While Mac was getting more and more stressed out about meeting your serious yet rambunctious family, their heart swelled with warmth to be included in an almost write-of-passage ritual from your culture. They’ve tried numerous amounts of questionable dishes from post-Soviet Poland, and they decently enjoyed most of them! Though, they refuse to try meat jelly or any dish with pigs feet in it, I mean, who wouldn’t? Though, Mac’s favorites would be rosół, gołąbki, and bigos, though they aren’t opposed to a potato pancake as a snack. Exploring your culture at your side is a huge highlight of being with you, it’s apart of who you are and they get to learn about something new every time you cook! Mac wasn't the happiest sailor when you served them a steaming hot bowl of barszcz in the middle of summer, however.
Mac watched carefully as you portioned balls of sticky, pale dough with ease, how each one was almost perfect compared to the last. They wanted to learn for you, they hope to make these by themselves for you one day. Would they ever be as good as your Babcia or Dziadek? No, probably not, but the effort is worth every mistake.
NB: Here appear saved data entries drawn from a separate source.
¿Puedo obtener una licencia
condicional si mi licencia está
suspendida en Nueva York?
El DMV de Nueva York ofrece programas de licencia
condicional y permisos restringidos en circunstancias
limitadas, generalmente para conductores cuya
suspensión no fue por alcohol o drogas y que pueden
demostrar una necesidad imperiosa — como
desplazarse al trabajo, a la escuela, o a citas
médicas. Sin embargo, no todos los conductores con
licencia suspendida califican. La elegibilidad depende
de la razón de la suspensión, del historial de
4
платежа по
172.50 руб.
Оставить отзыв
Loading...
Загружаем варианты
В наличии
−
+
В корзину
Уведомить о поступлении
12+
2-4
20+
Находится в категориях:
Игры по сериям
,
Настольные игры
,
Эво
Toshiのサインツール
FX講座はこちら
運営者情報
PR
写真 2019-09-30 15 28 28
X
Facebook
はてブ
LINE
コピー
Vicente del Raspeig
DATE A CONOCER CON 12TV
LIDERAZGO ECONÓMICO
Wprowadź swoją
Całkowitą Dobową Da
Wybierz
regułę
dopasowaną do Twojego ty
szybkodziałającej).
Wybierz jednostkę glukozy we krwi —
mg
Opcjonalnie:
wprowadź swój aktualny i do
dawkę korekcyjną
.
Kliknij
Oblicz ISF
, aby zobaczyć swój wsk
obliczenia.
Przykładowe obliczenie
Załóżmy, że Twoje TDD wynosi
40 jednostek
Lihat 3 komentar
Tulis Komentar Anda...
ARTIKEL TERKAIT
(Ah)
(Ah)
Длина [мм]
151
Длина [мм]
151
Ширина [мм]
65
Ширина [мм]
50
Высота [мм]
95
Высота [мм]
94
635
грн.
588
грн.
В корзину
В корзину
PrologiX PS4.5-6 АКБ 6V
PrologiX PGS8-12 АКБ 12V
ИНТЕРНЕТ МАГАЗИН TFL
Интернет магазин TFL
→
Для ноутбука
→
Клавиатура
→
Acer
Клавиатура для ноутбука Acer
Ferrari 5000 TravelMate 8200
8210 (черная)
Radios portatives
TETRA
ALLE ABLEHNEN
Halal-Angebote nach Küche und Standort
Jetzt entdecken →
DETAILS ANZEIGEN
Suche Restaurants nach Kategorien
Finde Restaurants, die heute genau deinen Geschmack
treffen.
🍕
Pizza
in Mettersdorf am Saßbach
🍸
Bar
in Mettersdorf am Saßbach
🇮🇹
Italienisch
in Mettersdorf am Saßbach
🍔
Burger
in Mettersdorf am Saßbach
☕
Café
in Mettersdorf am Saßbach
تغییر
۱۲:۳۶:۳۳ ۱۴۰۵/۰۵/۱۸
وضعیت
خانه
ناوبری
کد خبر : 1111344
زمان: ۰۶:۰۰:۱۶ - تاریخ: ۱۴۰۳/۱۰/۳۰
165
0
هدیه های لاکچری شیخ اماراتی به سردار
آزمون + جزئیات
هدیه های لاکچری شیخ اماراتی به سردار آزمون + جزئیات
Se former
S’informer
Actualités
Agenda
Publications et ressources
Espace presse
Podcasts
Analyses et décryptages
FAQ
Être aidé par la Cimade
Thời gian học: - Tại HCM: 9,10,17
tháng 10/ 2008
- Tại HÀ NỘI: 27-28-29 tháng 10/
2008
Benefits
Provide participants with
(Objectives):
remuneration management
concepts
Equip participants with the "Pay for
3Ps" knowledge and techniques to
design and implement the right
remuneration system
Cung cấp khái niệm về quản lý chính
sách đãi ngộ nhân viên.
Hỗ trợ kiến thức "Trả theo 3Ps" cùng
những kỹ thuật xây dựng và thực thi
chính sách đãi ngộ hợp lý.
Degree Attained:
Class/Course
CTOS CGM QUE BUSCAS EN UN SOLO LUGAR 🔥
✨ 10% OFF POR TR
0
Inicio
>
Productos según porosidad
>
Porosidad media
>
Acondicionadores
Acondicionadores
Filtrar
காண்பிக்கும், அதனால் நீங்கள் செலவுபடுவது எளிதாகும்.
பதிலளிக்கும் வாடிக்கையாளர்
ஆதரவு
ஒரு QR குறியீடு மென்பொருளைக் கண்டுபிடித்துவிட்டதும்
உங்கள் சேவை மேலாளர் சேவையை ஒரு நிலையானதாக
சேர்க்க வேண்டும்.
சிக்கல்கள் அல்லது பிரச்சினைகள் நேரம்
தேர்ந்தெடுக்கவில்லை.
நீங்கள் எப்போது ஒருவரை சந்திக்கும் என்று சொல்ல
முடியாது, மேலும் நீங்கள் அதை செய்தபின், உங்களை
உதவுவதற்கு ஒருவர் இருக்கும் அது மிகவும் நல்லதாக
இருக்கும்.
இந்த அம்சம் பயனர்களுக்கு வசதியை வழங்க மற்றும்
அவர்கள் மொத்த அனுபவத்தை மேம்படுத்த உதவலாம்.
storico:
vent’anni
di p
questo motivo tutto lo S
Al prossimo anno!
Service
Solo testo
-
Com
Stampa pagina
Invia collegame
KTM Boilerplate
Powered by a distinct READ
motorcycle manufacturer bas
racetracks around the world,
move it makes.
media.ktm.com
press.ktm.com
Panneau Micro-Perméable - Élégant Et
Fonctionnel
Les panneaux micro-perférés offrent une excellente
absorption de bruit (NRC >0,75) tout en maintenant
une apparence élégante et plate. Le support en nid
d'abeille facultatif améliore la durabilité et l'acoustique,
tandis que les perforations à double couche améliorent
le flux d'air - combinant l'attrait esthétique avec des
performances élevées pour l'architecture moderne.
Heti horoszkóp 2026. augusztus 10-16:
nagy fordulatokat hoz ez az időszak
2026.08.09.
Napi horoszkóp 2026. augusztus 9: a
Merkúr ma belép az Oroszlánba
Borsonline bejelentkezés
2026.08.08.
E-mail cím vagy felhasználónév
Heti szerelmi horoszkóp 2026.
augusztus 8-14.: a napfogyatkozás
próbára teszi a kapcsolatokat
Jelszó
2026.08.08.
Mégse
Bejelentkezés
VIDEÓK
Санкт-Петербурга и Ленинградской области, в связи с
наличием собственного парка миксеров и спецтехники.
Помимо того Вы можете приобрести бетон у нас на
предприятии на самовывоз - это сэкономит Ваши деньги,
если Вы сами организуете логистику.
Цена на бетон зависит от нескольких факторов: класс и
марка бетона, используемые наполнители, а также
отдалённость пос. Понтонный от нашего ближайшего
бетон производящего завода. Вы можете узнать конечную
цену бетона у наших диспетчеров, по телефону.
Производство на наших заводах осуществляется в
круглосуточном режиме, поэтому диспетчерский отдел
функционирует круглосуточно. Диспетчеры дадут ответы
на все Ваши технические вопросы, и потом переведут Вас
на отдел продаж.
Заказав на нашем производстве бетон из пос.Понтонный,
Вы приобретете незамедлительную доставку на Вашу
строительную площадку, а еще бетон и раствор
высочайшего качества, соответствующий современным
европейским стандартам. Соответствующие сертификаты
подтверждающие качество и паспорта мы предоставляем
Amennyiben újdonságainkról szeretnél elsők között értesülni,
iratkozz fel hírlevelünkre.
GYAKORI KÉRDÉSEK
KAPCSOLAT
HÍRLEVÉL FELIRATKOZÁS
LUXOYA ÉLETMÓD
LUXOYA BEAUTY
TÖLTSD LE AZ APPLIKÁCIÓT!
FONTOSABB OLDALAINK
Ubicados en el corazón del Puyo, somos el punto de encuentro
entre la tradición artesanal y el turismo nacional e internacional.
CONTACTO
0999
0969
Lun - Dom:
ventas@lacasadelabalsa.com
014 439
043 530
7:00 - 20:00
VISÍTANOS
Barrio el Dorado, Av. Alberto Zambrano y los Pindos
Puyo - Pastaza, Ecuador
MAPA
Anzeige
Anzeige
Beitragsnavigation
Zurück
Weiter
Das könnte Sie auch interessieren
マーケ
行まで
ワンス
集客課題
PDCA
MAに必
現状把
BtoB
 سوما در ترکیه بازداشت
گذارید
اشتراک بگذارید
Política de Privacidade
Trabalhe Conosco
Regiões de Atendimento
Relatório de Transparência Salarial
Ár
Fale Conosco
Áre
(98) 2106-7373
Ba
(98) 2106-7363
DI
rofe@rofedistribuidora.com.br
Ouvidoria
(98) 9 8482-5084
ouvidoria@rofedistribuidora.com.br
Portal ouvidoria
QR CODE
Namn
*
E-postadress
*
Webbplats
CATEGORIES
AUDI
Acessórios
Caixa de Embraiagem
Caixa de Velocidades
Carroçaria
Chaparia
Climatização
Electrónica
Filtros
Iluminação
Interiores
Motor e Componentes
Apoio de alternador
“Alright, so, I got everything ready. All you need to do is put heaping spoonful of this filling into the middle of the dough, just like this…” you explain, making a pieróg by yourself to give a visual example of the process, “And then you can hand it right over to me, and I’ll fold it and cook them when we’re all finished. I believe in you, Mac.” You gave them a warm smile as you folded the dumpling with ease, your hands and fingers moving quick, almost like it was a reflex. First pieróg down, about fifty more to go…
Mac was terrible at portioning filling to say the least. The first dumpling they ever made, they put so much filling in it that when you went to fold it, it went all over the counter when you tried to close it with your thumbs. Mac gave a shy smile at your laugh, apologizing profusely at their mistake. The second time around, they put too little inside, making basically 80% dough and only 20% filling. You started genuinely laughing at how unskilled they were at proportioning, giving them a quick peck on the cheek before giving them a technique; the filling should be about the size of your thumb, and then press it more inward to the middle of the dough.
“Ah, this explanation is definitely more efficient than your last one, beloved.” Mac exclaimed with understanding, “I’ll be sure not to mess it up this time.”
They eventually got the hang of it, filling one dumpling at a time while you oiled the sides and pinched them in. As you both became more focused, it became quiet, a comfortable silence. The only noises that could be heard was the scraping of a spoon against a bowl, plastic hitting a glass bowl, and the shuffle of hands against an apron once in a while. Once in a while, you two would sneak a few kisses into the mix as a small mind break. It was sweet, it was domestic, it was everything you both wanted and so, so much more.